225px-Abraham_Lincoln_head_on_shoulders_photo_portrait
I have a very mixed response to certain types of religious involvement in American politics. The practice of, and dangers of, civil religion are often very real. Most conservative Christians are virtually oblivious of these problems, which date more to the era following the Second World War than to an earlier time in U. S. history.

While I do not care for "political religion" I do think the culture has clearly had a long relationship with faith, and in particular, Christian faith. Sometimes reading a bit of history will give a little perspective to these things. Here is a famous declaration from President Abraham Lincoln.
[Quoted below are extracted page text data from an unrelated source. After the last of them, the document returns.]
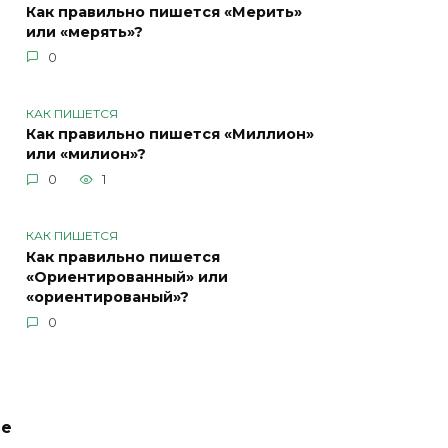
Как правильно пишется «Мерить»
или «мерять»?
0
КАК ПИШЕТСЯ
Как правильно пишется «Миллион»
или «милион»?
0
1
КАК ПИШЕТСЯ
Как правильно пишется
«Ориентированный» или
«ориентированый»?
0
ие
I wonder if anyone could conceive of such a statement being issued by any president today.


President Abraham Lincoln's Proclamation:

A Day Of National Humiliation, Fasting, and Prayer
in the The

United States Of America

on

April 30, 1863

  

WHEREAS, the senate of the United States,
devoutly recognizing the Supreme Authority and Just Government of Almighty God,
in all the affairs of men and of nations, has by a resolution, required the
President to designate and set apart a day for National prayer and humiliation:

And whereas, it is the duty of nations as
well as of men, to owe their dependence upon the overruling power of God, to
confess their sins and transgressions, in humble sorrow, yet with assured hope
that genuine repentance will lead to mercy and pardon; and to recognize the
sublime truth, announced in the Holy Scriptures and proven by all history, that
those nations only are blessed whose God is the Lord:

And, in so much as we know that, by His divine
law, nations, like individuals, are subjected to punishments and chastisements
in this world, may we not justly fear that the awful calamity of civil war,
which now desolates the land, may be but a punishment inflicted upon us for our
presumptuous sins, to the needful end of our national reformation as a whole
People? We have been the recipients of the choicest bounties of Heaven. We have
been preserved, these many years, in peace and prosperity. We have grown in
numbers, wealth, and power as no other nation has ever grown. But we have
forgotten God. We have forgotten the gracious hand which preserved us in peace,
and multiplied and enriched and strengthened us; and we have vainly imagined,
in the deceitfulness of our hearts, that all these blessings were produced by
some superior wisdom and virtue of our own. Intoxicated with unbroken success,
we have become too self-sufficient to feel the necessity of redeeming and
preserving grace, too proud to pray to the God that made us! It behooves us,
then to humble ourselves before the offended Power, to confess our national
sins, and to pray for clemency and forgiveness.

Now, therefore, in compliance with the request ,
and fully concurring in the views of the Senate, I do, by this proclamation,
designate and set apart Thursday, the 30th day of April, 1863, as a day of
national humiliation, fasting, and prayer. And I do hereby request all the
People to abstain on that day from their ordinary secular pursuits, and to
unite, at their several places of public worship and their respective homes, in
keeping the day holy to the Lord, and devoted to the humble discharge of the
religious duties proper to that solemn occasion.

All this being done, in sincerity and truth, let
us then rest humbly in the hope authorized by the Divine teachings, that the
united cry of the Nation will be heard on high, and answered with blessings, no
less than the pardon of our national sins, and the restoration of our now
divided and suffering country, to its former happy condition of unity and
peace.

In witness whereof, I have here unto set my
hand, and caused the seal of the

United States

to be affixed.

Done at the city of

Washington

this thirtieth day of March, in the year of our Lord one
thousand eight hundred and sixty-three, and of the

Independence

of the United States the eighty-seventy.